Work request 1 >>
Reproduce verbatim everything in the Trigun passage from "Trigun is technically" down to "William Gibson novel.".

Selected text >>
Vash the Stampede in 'Trigun'
(Crunchyroll)

Trigun is technically a Western, but peel back the rootin’ tootin’ exterior and you’ll find cyberpunk circuitry underneath. This is the story of Vash the Stampede, an outlaw with a sixty billion double dollar bounty on his head. Despite his reputation for being a Humanoid Typhoon, he’s actually a really nice guy! Well, he’s not really a “guy” at all. His supernatural gunslinging abilities suggest that there’s more to Vash than meets the eye. He might just be some kind of escaped science experiment from beyond the stars. The series’ cyberpunk tone comes from its sense of quiet desperation, it’s a show about little people trying to get by in a vast and unfeeling future. That’s mood that the Western genre also shares, a sense of isolation in the wilderness of the world. Poor Vash, all he wants is to find somewhere he belongs – him and everyone else in a William Gibson novel.

Collected data:
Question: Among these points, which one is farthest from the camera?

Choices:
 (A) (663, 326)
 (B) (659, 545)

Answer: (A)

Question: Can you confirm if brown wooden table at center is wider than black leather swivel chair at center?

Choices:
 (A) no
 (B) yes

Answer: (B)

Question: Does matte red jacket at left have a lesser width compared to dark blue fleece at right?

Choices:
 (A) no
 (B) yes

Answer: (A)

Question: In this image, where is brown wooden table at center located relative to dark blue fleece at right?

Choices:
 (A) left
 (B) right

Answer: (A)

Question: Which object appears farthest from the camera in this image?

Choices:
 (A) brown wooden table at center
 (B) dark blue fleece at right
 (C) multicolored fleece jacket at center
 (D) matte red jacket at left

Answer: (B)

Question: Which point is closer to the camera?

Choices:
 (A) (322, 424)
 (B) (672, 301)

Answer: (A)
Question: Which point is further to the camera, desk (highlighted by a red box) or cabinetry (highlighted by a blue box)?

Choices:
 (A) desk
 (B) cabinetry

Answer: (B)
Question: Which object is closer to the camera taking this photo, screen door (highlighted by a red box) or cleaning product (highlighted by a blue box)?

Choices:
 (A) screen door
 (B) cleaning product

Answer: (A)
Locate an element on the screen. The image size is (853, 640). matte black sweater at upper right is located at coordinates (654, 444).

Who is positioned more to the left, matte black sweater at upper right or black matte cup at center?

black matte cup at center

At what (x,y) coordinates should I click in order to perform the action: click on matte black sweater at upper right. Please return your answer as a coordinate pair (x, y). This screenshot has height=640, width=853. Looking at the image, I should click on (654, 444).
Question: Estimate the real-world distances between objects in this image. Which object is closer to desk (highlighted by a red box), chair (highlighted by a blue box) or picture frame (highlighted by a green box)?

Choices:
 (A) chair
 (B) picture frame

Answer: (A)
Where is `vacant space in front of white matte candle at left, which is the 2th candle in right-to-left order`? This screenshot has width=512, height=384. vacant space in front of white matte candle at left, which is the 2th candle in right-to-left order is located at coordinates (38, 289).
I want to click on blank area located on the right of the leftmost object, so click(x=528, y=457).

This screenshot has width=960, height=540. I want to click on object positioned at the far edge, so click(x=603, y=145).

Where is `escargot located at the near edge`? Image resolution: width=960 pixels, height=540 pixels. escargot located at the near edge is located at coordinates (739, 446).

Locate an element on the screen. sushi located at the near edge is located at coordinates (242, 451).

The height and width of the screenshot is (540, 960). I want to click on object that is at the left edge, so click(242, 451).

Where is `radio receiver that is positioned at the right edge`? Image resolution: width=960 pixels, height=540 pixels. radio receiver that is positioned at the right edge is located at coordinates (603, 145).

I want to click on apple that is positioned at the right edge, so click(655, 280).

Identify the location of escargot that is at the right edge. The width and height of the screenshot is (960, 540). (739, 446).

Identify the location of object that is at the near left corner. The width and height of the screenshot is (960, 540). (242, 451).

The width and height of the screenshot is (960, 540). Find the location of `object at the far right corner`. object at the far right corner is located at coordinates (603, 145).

Work request 2 >>
Render as a numbered list everything in the listing from the line containing "I want to click on apple" down to the line containing "Identify the location of object", omitting blank lines.

Your solution 1 >>
Trigun is technically a Western, but peel back the rootin’ tootin’ exterior and you’ll find cyberpunk circuitry underneath. This is the story of Vash the Stampede, an outlaw with a sixty billion double dollar bounty on his head. Despite his reputation for being a Humanoid Typhoon, he’s actually a really nice guy! Well, he’s not really a “guy” at all. His supernatural gunslinging abilities suggest that there’s more to Vash than meets the eye. He might just be some kind of escaped science experiment from beyond the stars. The series’ cyberpunk tone comes from its sense of quiet desperation, it’s a show about little people trying to get by in a vast and unfeeling future. That’s mood that the Western genre also shares, a sense of isolation in the wilderness of the world. Poor Vash, all he wants is to find somewhere he belongs – him and everyone else in a William Gibson novel.

Your solution 2 >>
1. I want to click on apple that is positioned at the right edge, so click(655, 280).
2. Identify the location of escargot that is at the right edge. The width and height of the screenshot is (960, 540). (739, 446).
3. Identify the location of object that is at the near left corner. The width and height of the screenshot is (960, 540). (242, 451).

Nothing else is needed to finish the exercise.